-- Given records follows --

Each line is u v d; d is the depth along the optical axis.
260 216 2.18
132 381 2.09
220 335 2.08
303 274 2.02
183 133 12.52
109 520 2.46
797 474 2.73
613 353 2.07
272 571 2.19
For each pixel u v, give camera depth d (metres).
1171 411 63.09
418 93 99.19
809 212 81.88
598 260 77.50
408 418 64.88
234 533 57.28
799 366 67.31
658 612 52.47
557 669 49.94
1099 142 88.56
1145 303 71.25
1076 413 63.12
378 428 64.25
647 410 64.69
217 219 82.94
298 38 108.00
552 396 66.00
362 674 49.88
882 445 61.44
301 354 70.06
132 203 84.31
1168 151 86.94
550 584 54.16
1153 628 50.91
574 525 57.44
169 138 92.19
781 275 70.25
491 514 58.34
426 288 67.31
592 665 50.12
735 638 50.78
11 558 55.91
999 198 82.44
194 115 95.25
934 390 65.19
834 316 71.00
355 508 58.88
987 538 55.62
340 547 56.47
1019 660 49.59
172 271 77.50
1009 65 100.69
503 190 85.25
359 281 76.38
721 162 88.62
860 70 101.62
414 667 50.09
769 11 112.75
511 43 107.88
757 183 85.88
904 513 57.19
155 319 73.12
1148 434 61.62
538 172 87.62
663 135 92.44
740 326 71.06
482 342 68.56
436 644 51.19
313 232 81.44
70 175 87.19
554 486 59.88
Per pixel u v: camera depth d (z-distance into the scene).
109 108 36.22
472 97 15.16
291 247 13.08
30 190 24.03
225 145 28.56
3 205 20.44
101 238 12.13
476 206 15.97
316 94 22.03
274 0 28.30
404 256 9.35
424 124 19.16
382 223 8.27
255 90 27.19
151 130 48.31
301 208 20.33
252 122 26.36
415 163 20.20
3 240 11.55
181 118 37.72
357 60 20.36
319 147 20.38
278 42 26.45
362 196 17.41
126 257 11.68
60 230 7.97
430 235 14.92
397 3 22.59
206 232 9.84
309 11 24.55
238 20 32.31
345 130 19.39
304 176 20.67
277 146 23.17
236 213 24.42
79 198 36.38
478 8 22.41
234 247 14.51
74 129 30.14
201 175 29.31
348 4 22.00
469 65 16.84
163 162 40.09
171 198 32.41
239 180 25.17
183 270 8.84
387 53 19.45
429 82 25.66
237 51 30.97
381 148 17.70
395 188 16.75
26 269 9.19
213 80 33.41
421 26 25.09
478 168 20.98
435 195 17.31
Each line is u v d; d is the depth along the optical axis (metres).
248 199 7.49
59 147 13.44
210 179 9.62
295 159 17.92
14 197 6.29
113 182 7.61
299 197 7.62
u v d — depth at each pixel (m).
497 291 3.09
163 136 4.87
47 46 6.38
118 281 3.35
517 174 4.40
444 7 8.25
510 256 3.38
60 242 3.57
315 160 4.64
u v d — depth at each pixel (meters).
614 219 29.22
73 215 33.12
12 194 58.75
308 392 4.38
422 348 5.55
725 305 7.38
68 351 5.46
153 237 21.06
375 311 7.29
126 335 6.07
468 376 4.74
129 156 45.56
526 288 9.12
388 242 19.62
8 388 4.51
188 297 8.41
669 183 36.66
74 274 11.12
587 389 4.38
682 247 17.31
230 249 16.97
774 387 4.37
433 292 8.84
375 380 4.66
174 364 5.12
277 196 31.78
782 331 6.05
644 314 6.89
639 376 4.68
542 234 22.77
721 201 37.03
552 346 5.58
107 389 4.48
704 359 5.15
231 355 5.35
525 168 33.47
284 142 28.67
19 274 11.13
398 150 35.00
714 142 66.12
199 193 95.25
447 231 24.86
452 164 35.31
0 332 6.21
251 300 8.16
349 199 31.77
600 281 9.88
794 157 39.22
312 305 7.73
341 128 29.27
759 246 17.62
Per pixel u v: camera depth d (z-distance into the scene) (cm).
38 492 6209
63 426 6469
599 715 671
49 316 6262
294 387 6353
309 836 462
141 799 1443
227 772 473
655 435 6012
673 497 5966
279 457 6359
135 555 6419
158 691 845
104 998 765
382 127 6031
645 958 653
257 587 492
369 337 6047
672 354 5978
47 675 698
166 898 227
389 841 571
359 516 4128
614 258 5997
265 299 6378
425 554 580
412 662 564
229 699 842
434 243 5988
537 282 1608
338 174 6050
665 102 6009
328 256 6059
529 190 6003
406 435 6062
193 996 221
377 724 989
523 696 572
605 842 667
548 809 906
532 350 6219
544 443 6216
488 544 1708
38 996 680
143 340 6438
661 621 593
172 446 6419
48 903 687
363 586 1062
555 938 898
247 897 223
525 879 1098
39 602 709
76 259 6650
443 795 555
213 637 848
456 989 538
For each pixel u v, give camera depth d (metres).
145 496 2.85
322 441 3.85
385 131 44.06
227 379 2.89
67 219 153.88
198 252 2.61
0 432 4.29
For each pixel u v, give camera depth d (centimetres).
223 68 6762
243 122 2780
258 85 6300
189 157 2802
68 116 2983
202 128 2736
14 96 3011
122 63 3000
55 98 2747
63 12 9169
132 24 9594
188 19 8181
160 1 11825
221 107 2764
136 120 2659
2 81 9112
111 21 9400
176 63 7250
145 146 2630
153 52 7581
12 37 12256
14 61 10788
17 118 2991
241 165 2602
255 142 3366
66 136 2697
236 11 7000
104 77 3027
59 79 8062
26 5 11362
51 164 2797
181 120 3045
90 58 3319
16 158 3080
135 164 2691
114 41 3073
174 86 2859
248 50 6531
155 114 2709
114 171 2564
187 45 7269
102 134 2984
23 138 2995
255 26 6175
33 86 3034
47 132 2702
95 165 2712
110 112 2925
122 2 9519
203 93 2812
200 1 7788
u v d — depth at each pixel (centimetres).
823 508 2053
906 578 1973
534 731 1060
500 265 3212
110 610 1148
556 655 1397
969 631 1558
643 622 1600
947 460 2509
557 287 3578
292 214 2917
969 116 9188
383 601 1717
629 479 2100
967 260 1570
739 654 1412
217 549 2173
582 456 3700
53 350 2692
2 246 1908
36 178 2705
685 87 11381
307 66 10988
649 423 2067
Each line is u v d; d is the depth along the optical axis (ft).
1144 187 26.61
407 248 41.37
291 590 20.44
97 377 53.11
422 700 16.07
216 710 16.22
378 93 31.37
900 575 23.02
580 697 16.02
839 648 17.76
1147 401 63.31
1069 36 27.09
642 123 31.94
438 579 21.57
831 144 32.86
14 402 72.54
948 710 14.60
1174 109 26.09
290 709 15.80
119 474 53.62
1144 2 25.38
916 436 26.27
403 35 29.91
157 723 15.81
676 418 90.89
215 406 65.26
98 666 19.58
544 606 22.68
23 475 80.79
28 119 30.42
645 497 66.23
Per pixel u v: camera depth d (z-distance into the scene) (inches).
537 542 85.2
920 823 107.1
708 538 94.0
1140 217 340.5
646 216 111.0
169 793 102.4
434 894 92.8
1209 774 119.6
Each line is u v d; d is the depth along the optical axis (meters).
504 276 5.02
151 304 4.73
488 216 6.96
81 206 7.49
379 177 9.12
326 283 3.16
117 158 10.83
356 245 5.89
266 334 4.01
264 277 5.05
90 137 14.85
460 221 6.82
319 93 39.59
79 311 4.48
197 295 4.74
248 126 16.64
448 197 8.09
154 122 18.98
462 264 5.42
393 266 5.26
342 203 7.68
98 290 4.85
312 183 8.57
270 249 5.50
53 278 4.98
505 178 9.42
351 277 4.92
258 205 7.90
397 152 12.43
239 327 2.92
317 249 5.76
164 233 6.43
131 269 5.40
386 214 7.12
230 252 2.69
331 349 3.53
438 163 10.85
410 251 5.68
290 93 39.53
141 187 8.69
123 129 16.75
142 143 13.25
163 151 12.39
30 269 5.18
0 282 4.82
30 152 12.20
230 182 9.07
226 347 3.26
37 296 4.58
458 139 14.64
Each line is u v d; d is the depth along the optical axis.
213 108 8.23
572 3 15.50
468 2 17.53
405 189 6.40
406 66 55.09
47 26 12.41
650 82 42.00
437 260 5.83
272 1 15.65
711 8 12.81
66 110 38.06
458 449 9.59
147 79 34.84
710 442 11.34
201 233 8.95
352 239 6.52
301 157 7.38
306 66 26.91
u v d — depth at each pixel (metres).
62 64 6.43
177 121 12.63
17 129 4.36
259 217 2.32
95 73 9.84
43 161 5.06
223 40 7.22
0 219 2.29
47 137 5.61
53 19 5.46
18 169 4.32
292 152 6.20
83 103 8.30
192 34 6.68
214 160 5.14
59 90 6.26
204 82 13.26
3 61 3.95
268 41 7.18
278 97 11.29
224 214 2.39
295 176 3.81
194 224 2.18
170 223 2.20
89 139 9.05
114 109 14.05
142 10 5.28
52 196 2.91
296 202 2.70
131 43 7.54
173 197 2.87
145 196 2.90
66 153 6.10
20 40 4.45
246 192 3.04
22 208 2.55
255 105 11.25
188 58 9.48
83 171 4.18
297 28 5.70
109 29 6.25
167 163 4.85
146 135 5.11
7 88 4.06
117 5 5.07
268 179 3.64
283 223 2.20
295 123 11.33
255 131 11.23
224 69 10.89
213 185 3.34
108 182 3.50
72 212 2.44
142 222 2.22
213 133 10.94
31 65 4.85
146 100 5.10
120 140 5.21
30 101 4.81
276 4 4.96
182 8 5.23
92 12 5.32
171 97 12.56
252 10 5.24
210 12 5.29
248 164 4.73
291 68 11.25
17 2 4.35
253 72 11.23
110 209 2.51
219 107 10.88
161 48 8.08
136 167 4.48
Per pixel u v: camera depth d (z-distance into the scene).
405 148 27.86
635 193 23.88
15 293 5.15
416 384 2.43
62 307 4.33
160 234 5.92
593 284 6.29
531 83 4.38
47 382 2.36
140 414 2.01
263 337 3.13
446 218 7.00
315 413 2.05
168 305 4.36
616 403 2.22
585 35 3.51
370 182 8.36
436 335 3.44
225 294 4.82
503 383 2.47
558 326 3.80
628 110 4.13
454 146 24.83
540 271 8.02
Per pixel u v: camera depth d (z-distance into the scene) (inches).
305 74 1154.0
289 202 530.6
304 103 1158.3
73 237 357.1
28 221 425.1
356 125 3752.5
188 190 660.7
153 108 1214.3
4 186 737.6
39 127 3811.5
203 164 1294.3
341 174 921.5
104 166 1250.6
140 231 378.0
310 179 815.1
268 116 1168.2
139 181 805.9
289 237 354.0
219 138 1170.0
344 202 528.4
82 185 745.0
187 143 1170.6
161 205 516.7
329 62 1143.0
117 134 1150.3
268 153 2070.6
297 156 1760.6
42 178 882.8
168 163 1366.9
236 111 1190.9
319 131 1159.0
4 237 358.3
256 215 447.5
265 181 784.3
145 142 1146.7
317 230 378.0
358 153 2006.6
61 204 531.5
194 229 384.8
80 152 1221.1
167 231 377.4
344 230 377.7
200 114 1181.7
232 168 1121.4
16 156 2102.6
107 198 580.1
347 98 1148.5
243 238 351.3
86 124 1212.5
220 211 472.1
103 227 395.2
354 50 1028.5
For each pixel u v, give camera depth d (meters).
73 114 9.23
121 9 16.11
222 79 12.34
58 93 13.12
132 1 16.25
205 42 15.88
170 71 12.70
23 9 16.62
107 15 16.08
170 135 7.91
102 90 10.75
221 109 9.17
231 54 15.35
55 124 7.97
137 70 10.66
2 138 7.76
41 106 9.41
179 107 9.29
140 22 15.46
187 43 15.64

-- Given records concluded --

- The problem -
For the listing above, print only the lines starting at the line containing "639 376 4.68" and ending at the line containing "16 158 3080", exactly, both included.

- Solution below -
639 376 4.68
542 234 22.77
721 201 37.03
552 346 5.58
107 389 4.48
704 359 5.15
231 355 5.35
525 168 33.47
284 142 28.67
19 274 11.13
398 150 35.00
714 142 66.12
199 193 95.25
447 231 24.86
452 164 35.31
0 332 6.21
251 300 8.16
349 199 31.77
600 281 9.88
794 157 39.22
312 305 7.73
341 128 29.27
759 246 17.62
Per pixel u v: camera depth d (z-distance into the scene) (cm).
38 492 6209
63 426 6469
599 715 671
49 316 6262
294 387 6353
309 836 462
141 799 1443
227 772 473
655 435 6012
673 497 5966
279 457 6359
135 555 6419
158 691 845
104 998 765
382 127 6031
645 958 653
257 587 492
369 337 6047
672 354 5978
47 675 698
166 898 227
389 841 571
359 516 4128
614 258 5997
265 299 6378
425 554 580
412 662 564
229 699 842
434 243 5988
537 282 1608
338 174 6050
665 102 6009
328 256 6059
529 190 6003
406 435 6062
193 996 221
377 724 989
523 696 572
605 842 667
548 809 906
532 350 6219
544 443 6216
488 544 1708
38 996 680
143 340 6438
661 621 593
172 446 6419
48 903 687
363 586 1062
555 938 898
247 897 223
525 879 1098
39 602 709
76 259 6650
443 795 555
213 637 848
456 989 538
For each pixel u v, give camera depth d (metres).
145 496 2.85
322 441 3.85
385 131 44.06
227 379 2.89
67 219 153.88
198 252 2.61
0 432 4.29
For each pixel u v, give camera depth d (centimetres).
223 68 6762
243 122 2780
258 85 6300
189 157 2802
68 116 2983
202 128 2736
14 96 3011
122 63 3000
55 98 2747
63 12 9169
132 24 9594
188 19 8181
160 1 11825
221 107 2764
136 120 2659
2 81 9112
111 21 9400
176 63 7250
145 146 2630
153 52 7581
12 37 12256
14 61 10788
17 118 2991
241 165 2602
255 142 3366
66 136 2697
236 11 7000
104 77 3027
59 79 8062
26 5 11362
51 164 2797
181 120 3045
90 58 3319
16 158 3080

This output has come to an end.